Enttäuschung in mailand: rydzek und geiger verpassen bei olympia medaille im teamsprint

Olympia mailand cortina 2026: ein bitterer rückschlag für das deutsche team

Die deutschen Nordischen Kombinierer Johannes Rydzek und Vinzenz Geiger mussten bei den Olympischen Winterspielen in Mailand Cortina 2026 einen schweren Rückschlag einstecken. Im Teamsprint verpassten sie die erhoffte Medaille deutlich. Nach einem vielversprechenden Start auf der Schanze, der sie als führendes Team auf die Langlaufstrecke schickte, zerstörte ein Sturz von Geiger alle Medaillenambitionen.
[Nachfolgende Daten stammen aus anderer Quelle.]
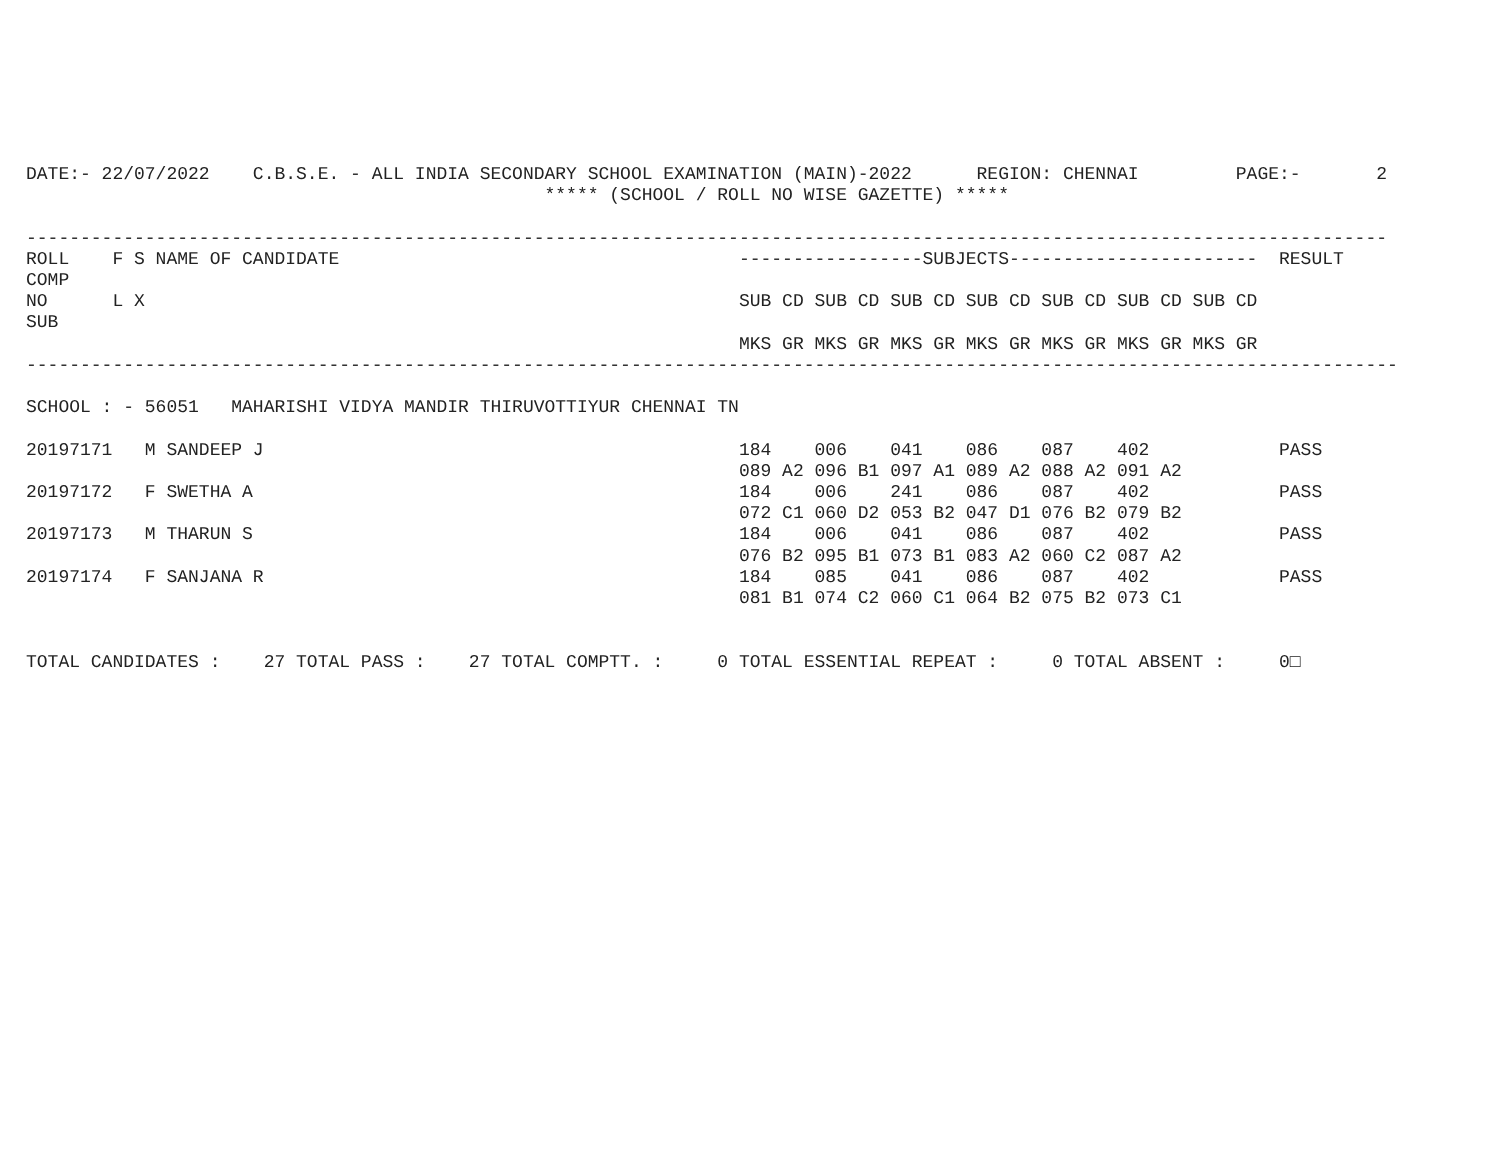DATE:- 22/07/2022    C.B.S.E. - ALL INDIA SECONDARY SCHOOL EXAMINATION (MAIN)-2022      REGION: CHENNAI         PAGE:-       2
                                                ***** (SCHOOL / ROLL NO WISE GAZETTE) *****

------------------------------------------------------------------------------------------------------------------------------
ROLL    F S NAME OF CANDIDATE                                     -----------------SUBJECTS-----------------------  RESULT
COMP
NO      L X                                                       SUB CD SUB CD SUB CD SUB CD SUB CD SUB CD SUB CD
SUB
                                                                  MKS GR MKS GR MKS GR MKS GR MKS GR MKS GR MKS GR
-------------------------------------------------------------------------------------------------------------------------------

SCHOOL : - 56051   MAHARISHI VIDYA MANDIR THIRUVOTTIYUR CHENNAI TN

20197171   M SANDEEP J                                            184    006    041    086    087    402            PASS
                                                                  089 A2 096 B1 097 A1 089 A2 088 A2 091 A2
20197172   F SWETHA A                                             184    006    241    086    087    402            PASS
                                                                  072 C1 060 D2 053 B2 047 D1 076 B2 079 B2
20197173   M THARUN S                                             184    006    041    086    087    402            PASS
                                                                  076 B2 095 B1 073 B1 083 A2 060 C2 087 A2
20197174   F SANJANA R                                            184    085    041    086    087    402            PASS
                                                                  081 B1 074 C2 060 C1 064 B2 075 B2 073 C1


TOTAL CANDIDATES :    27 TOTAL PASS :    27 TOTAL COMPTT. :     0 TOTAL ESSENTIAL REPEAT :     0 TOTAL ABSENT :     0□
Geigers sturz: der entscheidende moment

Geigers sturz: der entscheidende moment

Vinzenz Geiger, der im Interview mit Eurosport seine Enttäuschung zum Ausdruck brachte, kommentierte seinen Sturz mit den Worten: „Es ist ganz komisch. Ich bin einfach nur wütend auf mich selber. Ich weiß nicht, was da passiert ist, das ging so schnell.“ Der Sturz geschah bei dichtem Schneefall und schwierigen Bedingungen während der Abfahrt. Ein nachfolgender Zusammenstoß mit dem Japaner Ryota Yamamoto verschärfte die Situation zusätzlich.
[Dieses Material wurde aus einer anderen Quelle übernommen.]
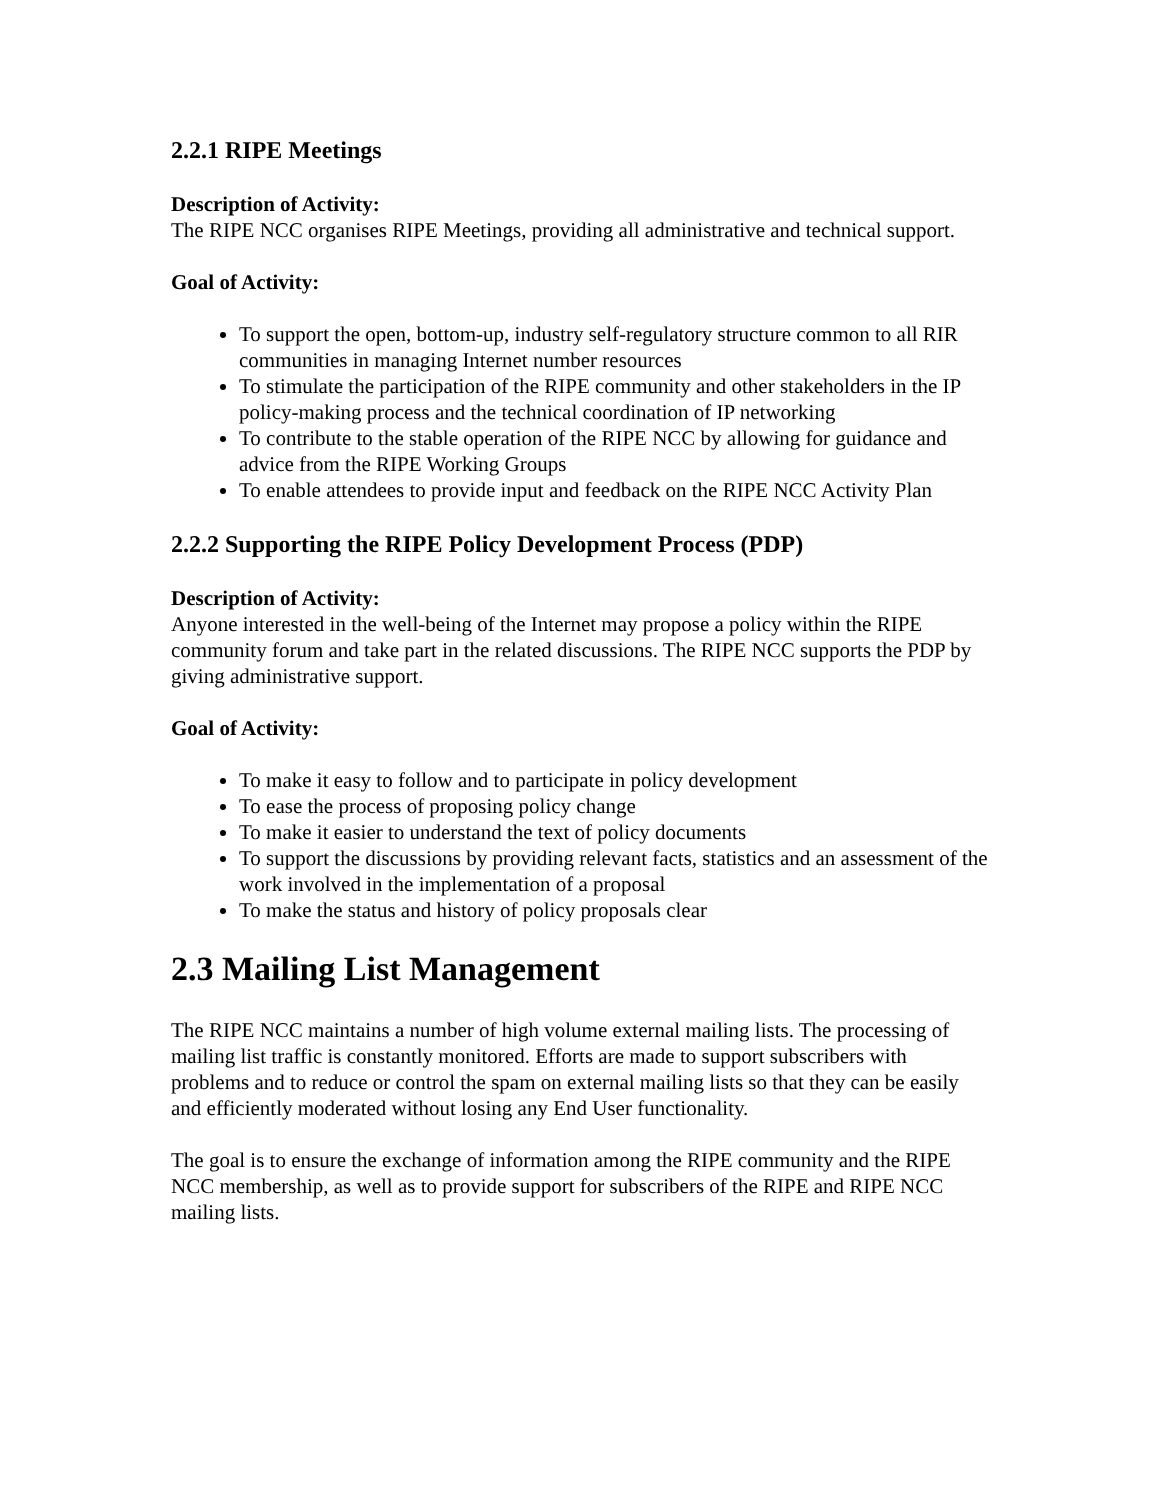2.2.1 RIPE Meetings
Description of Activity:
The RIPE NCC organises RIPE Meetings, providing all administrative and technical support.
Goal of Activity:
To support the open, bottom-up, industry self-regulatory structure common to all RIR communities in managing Internet number resources
To stimulate the participation of the RIPE community and other stakeholders in the IP policy-making process and the technical coordination of IP networking
To contribute to the stable operation of the RIPE NCC by allowing for guidance and advice from the RIPE Working Groups
To enable attendees to provide input and feedback on the RIPE NCC Activity Plan
2.2.2 Supporting the RIPE Policy Development Process (PDP)
Description of Activity:
Anyone interested in the well-being of the Internet may propose a policy within the RIPE community forum and take part in the related discussions. The RIPE NCC supports the PDP by giving administrative support.
Goal of Activity:
To make it easy to follow and to participate in policy development
To ease the process of proposing policy change
To make it easier to understand the text of policy documents
To support the discussions by providing relevant facts, statistics and an assessment of the work involved in the implementation of a proposal
To make the status and history of policy proposals clear
2.3 Mailing List Management
The RIPE NCC maintains a number of high volume external mailing lists. The processing of mailing list traffic is constantly monitored. Efforts are made to support subscribers with problems and to reduce or control the spam on external mailing lists so that they can be easily and efficiently moderated without losing any End User functionality.
The goal is to ensure the exchange of information among the RIPE community and the RIPE NCC membership, as well as to provide support for subscribers of the RIPE and RIPE NCC mailing lists.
Brillanter start, tragischer verlauf

Brillanter start, tragischer verlauf

Das deutsche Duo hatte zunächst eine beeindruckende Leistung auf der Schanze gezeigt und war als Spitzenreiter in den Langlaufpart gegangen. Eine fünfköpfige Spitzengruppe hatte sich in der Loipe gebildet, doch Geigers Sturz veränderte alles. „Ich habe nichts gesehen, bin mit dem linken Fuß in den Schnee rein und dann bin ich gelegen – ich bin aufgestanden und gleich wieder gelegen“, erklärte Geiger.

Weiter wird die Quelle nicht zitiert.